| Exercise aim |
Lines before the one containing "metal pipe (Rect(0, 146, 43, 201)), 1945" are to be left out; that line and every line after it, through the last line below, are to be reproduced exactly.

=-=-=

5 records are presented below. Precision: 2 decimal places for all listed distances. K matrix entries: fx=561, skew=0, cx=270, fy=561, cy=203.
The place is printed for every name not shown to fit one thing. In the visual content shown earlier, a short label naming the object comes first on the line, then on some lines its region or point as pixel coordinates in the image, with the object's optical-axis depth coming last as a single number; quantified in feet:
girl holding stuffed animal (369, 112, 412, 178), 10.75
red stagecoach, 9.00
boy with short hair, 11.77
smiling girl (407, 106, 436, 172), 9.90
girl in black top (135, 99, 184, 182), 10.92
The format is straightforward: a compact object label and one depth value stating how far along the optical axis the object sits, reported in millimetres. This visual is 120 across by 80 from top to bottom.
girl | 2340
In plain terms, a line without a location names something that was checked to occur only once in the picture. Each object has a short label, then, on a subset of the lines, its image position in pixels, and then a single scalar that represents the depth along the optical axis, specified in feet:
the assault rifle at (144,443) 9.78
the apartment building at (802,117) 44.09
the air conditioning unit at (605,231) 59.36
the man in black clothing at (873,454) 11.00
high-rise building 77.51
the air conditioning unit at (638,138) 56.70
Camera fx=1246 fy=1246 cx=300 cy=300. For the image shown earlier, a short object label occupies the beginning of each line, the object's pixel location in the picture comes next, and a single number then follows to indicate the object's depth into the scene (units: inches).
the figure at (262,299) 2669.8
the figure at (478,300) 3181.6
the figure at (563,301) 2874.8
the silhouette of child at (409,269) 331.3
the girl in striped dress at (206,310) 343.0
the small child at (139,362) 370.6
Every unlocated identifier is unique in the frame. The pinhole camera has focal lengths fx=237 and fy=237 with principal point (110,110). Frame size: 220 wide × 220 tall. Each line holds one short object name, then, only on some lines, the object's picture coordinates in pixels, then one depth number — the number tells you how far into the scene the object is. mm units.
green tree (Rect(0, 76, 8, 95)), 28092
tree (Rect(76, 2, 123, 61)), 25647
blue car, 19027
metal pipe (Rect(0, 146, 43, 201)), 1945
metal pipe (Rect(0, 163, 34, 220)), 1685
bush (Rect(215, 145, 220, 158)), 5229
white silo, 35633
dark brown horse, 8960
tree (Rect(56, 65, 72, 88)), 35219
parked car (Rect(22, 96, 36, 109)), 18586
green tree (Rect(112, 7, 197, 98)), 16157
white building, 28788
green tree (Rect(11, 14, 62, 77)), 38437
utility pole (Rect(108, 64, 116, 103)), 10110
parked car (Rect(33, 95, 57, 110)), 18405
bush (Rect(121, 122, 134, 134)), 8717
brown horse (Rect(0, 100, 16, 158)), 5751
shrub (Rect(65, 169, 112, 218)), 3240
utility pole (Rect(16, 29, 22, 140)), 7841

=-=-=

| Answer for the task |
metal pipe (Rect(0, 146, 43, 201)), 1945
metal pipe (Rect(0, 163, 34, 220)), 1685
bush (Rect(215, 145, 220, 158)), 5229
white silo, 35633
dark brown horse, 8960
tree (Rect(56, 65, 72, 88)), 35219
parked car (Rect(22, 96, 36, 109)), 18586
green tree (Rect(112, 7, 197, 98)), 16157
white building, 28788
green tree (Rect(11, 14, 62, 77)), 38437
utility pole (Rect(108, 64, 116, 103)), 10110
parked car (Rect(33, 95, 57, 110)), 18405
bush (Rect(121, 122, 134, 134)), 8717
brown horse (Rect(0, 100, 16, 158)), 5751
shrub (Rect(65, 169, 112, 218)), 3240
utility pole (Rect(16, 29, 22, 140)), 7841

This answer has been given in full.